Trump Says He’s Unhappy With Job That US Generals Did in Afghanistan

President "essentially" fired Defense Secretary Jim Mattis
January 2, 2019 Updated: January 8, 2019

In his first cabinet meeting of 2019, President Donald Trump expressed his dissatisfaction with the performance of U.S. military generals in Afghanistan, revealing he “essentially” fired Defense Secretary Jim Mattis—just days after the four-star general left his Pentagon post.

Speaking to reporters for almost two hours on Jan. 2, Trump lamented the situation in the Middle East and the conduct of his top military aides.

“I gave our generals all the money they wanted, they didn’t do such a great job in Afghanistan. They’ve been fighting in Afghanistan for 19 years,” Trump said.

The president described one case where he was frustrated about a general’s decision to keep U.S. troops fighting in the middle of two enemy forces.

“So the Taliban is our enemy, ISIS is our enemy. We have an area that I brought up with our generals four or five weeks ago where Taliban is here, ISIS is here, and they are fighting each other. I said ‘Why don’t you let them fight? Why are we getting in the middle of it?’ I said let them fight, they are both our enemies,” Trump said.

“They go in and they end up fighting both of them. It’s the craziest thing I’ve ever seen. I think I would have been a good general, but who knows,” he continued.

‘Not Happy’ With ‘Mad Dog’

Trump also deplored the performance of Mattis in the wide-ranging cabinet meeting and disparaged the general’s two-year role in leading the Defense Department.

“What’s he done for me?
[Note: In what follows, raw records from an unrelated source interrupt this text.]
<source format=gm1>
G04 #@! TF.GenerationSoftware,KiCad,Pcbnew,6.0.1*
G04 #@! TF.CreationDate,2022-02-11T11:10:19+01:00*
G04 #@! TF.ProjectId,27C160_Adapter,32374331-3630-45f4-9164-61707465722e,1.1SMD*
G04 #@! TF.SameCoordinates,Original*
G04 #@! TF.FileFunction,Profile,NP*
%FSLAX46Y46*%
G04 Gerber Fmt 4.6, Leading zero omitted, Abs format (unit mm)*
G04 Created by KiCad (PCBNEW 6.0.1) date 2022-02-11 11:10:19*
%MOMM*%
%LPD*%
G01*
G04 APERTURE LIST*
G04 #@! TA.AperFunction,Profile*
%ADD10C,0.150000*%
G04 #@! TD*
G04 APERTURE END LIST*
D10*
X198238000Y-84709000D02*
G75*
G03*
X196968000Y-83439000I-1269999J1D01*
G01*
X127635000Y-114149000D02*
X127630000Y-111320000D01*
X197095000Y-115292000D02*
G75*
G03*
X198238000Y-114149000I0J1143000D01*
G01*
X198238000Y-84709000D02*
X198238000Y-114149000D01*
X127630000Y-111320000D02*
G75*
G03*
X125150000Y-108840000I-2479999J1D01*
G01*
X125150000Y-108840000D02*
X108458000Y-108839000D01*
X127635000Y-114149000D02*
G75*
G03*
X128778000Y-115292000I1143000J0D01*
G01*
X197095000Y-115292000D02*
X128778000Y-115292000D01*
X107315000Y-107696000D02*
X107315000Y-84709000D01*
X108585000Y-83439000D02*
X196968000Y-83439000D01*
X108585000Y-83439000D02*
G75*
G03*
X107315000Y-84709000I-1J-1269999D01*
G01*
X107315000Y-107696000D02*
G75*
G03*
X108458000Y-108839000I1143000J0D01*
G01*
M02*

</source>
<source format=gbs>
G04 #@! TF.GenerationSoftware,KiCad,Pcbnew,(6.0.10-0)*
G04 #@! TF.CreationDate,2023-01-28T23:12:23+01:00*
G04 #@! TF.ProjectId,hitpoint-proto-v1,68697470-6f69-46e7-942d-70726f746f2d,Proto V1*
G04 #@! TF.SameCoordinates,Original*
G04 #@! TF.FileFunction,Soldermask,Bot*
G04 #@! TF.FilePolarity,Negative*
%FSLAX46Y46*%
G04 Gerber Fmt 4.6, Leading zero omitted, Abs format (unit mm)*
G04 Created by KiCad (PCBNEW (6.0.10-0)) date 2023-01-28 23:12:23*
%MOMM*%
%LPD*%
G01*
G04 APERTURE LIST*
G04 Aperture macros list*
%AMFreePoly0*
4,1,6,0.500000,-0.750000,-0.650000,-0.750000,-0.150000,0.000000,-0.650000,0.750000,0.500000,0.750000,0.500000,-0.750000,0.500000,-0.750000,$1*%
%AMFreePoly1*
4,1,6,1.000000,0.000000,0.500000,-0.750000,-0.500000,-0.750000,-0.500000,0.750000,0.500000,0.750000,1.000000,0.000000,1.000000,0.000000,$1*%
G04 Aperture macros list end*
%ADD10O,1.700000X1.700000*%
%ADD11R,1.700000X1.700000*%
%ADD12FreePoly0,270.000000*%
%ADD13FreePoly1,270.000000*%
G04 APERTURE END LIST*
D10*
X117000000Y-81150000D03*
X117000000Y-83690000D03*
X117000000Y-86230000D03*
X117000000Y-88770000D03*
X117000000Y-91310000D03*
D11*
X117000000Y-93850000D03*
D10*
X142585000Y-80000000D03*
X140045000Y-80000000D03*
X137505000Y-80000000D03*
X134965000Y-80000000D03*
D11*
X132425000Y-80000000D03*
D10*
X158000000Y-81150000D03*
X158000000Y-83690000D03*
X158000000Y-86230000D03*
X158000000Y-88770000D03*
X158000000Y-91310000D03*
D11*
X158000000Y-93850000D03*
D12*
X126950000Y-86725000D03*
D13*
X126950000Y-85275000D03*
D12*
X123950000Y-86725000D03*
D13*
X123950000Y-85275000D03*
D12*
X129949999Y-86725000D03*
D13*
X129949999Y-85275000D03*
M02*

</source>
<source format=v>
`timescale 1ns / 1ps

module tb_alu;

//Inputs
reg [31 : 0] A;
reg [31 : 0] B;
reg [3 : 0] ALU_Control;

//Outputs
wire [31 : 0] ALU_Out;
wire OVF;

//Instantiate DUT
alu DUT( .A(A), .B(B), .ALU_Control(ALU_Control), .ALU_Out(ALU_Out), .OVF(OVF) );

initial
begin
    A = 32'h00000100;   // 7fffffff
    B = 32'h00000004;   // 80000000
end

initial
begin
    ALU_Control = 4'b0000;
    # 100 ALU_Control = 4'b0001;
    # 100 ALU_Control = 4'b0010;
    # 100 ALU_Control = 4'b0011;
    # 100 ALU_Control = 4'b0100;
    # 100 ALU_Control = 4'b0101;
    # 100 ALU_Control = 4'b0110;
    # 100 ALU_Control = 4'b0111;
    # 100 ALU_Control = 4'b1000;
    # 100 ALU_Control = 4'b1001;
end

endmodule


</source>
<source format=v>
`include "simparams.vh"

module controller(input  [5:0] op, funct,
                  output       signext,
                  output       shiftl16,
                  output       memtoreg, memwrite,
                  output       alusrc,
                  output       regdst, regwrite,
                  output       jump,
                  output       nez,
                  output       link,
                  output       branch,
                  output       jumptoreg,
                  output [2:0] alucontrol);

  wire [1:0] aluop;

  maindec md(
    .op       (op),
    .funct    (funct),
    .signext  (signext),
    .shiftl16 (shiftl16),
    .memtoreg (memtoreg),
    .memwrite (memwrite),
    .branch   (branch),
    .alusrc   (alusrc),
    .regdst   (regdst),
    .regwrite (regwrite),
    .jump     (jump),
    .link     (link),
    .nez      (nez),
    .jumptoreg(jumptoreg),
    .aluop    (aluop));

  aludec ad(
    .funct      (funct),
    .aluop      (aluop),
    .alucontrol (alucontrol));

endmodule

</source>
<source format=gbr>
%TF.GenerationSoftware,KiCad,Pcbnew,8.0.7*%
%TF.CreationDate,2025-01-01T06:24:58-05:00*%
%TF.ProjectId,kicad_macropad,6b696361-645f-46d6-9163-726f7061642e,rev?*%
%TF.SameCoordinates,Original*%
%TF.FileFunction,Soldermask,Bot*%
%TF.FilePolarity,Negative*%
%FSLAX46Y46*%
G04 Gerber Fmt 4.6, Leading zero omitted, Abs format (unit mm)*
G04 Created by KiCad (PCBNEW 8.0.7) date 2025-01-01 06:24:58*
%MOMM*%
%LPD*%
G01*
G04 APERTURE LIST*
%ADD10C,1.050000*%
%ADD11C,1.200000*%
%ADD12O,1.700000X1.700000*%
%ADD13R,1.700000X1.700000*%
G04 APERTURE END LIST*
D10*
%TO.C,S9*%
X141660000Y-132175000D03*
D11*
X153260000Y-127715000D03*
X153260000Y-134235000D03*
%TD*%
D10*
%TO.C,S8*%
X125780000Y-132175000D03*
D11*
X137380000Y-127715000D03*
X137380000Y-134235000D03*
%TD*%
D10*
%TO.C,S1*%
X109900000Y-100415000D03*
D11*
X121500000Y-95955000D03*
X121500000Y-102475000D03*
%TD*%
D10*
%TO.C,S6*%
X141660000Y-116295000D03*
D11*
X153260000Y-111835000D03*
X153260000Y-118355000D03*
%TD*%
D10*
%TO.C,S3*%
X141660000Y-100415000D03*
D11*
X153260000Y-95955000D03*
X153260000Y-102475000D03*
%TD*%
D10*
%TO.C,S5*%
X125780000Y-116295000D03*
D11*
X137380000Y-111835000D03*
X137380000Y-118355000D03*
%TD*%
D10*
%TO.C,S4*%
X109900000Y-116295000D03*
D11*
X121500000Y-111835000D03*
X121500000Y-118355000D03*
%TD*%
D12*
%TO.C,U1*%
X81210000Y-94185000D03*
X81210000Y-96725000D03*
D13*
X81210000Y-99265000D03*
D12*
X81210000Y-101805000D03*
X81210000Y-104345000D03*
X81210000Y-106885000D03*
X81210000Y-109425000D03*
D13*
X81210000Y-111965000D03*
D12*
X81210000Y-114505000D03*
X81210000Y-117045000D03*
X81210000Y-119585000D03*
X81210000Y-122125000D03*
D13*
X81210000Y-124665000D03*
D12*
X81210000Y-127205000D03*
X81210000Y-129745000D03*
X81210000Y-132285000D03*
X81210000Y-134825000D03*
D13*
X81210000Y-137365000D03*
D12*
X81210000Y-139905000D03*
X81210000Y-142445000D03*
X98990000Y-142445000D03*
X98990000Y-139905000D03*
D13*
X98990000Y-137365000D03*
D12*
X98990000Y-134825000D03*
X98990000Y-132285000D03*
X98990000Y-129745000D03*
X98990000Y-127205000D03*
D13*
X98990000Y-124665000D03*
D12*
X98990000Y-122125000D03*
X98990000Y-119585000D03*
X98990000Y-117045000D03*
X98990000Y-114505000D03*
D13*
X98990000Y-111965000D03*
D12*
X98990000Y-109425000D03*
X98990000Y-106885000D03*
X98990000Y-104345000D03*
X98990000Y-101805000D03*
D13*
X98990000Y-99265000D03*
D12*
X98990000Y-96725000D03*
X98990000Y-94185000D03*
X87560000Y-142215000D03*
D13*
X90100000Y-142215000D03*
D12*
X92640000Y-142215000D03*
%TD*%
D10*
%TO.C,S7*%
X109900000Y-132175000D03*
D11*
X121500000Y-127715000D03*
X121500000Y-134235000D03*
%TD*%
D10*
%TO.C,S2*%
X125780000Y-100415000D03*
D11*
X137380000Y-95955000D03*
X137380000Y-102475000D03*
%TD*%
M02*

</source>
How has he done in Afghanistan? Not too good, not too good,” Trump said. “I’m not happy with what he’s done in Afghanistan and I shouldn’t be happy.”

Former President Barack Obama fired Mattis, often referred to as “Mad Dog,” in 2013 from the head of Central Command. He later joined the Trump administration in 2017.

The cabinet meeting was also the first one with Patrick Shanahan the Acting Secretary of Defense. Trump named Shanahan as Mattis’ replacement on Dec. 23, which resulted in Mattis leaving his post two months earlier than the previously planned February 2019 date.

Despite Trump’s criticisms of the military he praised Shanahan, who sat directly next to him, adding “you have done really [well], in particular, you have done a fantastic job” after Shanahan spoke about U.S. border security efforts.

Trump described how Mattis was thankful to him when he passed $700 billion in government funding for the 2018 defense budget and an additional $716 billion in this year’s budget.

However, Trump said Mattis gave him nothing in return.

“As you know, President Obama fired him, and essentially so did I,” Trump said. “I want results.”

In a Dec. 20 letter announcing his intention to resign, Mattis was highly critical of Trump and highlighted policy differences he had with the president. The general’s letter came on the heels of Trump’s decision to withdraw 2,000 U.S. troops from Syria, a move Trump said was necessary after declaring victory against the ISIS terrorist group.

In the letter, Mattis said the president deserved a secretary of defense “whose views are better aligned with yours on these and other subjects.”

No Withdrawal in Afghanistan

Wide-ranging media reports over the past few weeks suggest Trump ordered the Pentagon to withdraw about 7,000 U.S. troops from Afghanistan but a White House official said there has been no such order.

“The president has not made a determination to draw down [the] U.S. military presence in Afghanistan and he has not directed the Department of Defense to begin the process of withdrawing U.S. personnel from Afghanistan,” Garrett Marquis, a spokesman for the National Security Council, said in a statement on Dec. 29.

The 18-year war in Afghanistan is the longest American war effort ever and cost the lives of more than 2,400 Americans.

The United States has spent $6 trillion on post-9/11 wars in the Middle East, according to the Watson Institute of International and Public Affairs. America’s presence in Afghanistan this year was a hefty $45 billion.

Trump, in the past, had wanted to pull out of Afghanistan completely. However, in a 2017 speech he said he was committed to winning the war in Afghanistan and preventing a repeat of past mistakes when U.S. forces withdrew from Iraq.

In that speech at Fort Myer in Virginia, Trump shared the American people’s frustration about the long war. He said he changed his mind after ordering a comprehensive review of all options in Afghanistan and studying the situation in great detail.

Troop levels reached their peak at around 100,000 troops in 2010 under the Obama administration, President Barack Obama sharply reduced troop levels to less than 10,000 in 2016.

Rapid withdrawal from America’s remaining troops in Afghanistan could create a vacuum that terrorist groups such as ISIS and al-Qaeda could rapidly fill, similar to what happened in Iraq.

“We cannot repeat in Afghanistan the mistakes our leaders made in Iraq,” Trump said.